ソニーのアクションカム「HDR-AS30V」

自転車(ロードバイク)でサイクリングロードや一般道路を走り、史跡や名所などを訪れるツーリングを趣味にしている。これまでは、走行中の映像を記録できずに残念に思うシーンがいくつかあった。しかし、小型のウェアラブルカメラ「アクションカム」があれば、簡単に動画を撮影できると知り、興味をもった。タイミングよく、ソニーのアクションカム「HDR-AS30V」を借りることができたので、週末2日間にわたって自転車で使った感想と、活用のポイントを紹介したい。

●スポーツやアウトドアに強く、迫力のあるフルHD動画を撮影できる本格派

ソニーのビデオカメラというと「ハンディカム」が思い浮かぶが、「アクションカム」は、その名の通りスポーツやアウトドアなどのアクションに強く、からだや自転車などに取りつけて、迫力ある映像を撮影できる超小型のビデオカメラだ。昨年発売した「HDR-AS15」に続く第2世代の「HDR-AS30V」は、新たにGPS機能を搭載し、ソニーのデジタル写真管理ソフト「PlayMemories Home」上で、位置情報を活用した「マップビュー」や「マルチビュー」を楽しめる。「マルチビュー」の動画は別ファイルとして保存でき、ウェブ上で公開することもできる。記録メディアは、メモリースティックマイクロ(MARK2)またはmicroSDXC/SDHC/SDメモリカード(Class4以上推奨)で、カメラ本体はUSB経由で充電する。

約90gの軽量・小型ボディながら、総画素数約1680万(有効画素数1190万)の裏面照射型“Exmor R(エクスモアアール)” CMOSイメージセンサ、最大170°の広角撮影に対応するカールツァイス テッサーレンズ、激しいアクションでもブレを抑える電子式手ブレ補正機能を搭載し、最高1920×1080 60pのフルHD画質の高画質ムービーを撮影できる。普通のムービーカメラとは一線を画した電子式手ブレ補正の効果は、実際に撮影した動画を見て確認してほしい。付属のウォータープルーフケースを使用すれば、水深5mまでの防水・防塵・耐衝撃・耐低温性能を発揮。さらに、ライブビューリモコンなど、別売の多彩なアクセサリと組み合わせることで、さまざまなシーン・用途で活用できる。今回は、ロードバイクと折りたたみ自転車に取りつけて使った。

保存済みの項目:

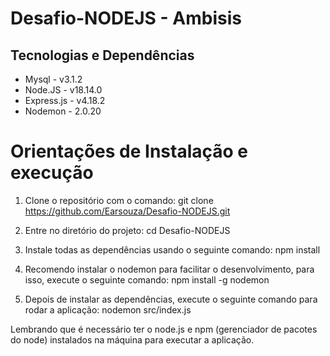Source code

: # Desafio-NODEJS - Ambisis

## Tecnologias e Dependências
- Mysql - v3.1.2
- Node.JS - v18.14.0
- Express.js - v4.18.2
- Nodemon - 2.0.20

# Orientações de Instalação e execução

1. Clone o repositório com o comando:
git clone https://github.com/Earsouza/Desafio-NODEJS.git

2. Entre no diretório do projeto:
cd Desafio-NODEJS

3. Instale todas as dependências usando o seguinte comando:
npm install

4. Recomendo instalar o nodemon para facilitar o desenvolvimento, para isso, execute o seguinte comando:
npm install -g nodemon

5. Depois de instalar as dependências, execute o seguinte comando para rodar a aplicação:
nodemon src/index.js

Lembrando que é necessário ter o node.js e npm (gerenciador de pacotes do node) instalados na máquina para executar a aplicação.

課題: アクションカムの記事から、「自転車(ロードバイク)でサイ」で始まり「活用のポイントを紹介したい。」で終わる部分を書き出し、「ツーリング」を「旅」に置き換えて更新する。

回答:
自転車(ロードバイク)でサイクリングロードや一般道路を走り、史跡や名所などを訪れる旅を趣味にしている。これまでは、走行中の映像を記録できずに残念に思うシーンがいくつかあった。しかし、小型のウェアラブルカメラ「アクションカム」があれば、簡単に動画を撮影できると知り、興味をもった。タイミングよく、ソニーのアクションカム「HDR-AS30V」を借りることができたので、週末2日間にわたって自転車で使った感想と、活用のポイントを紹介したい。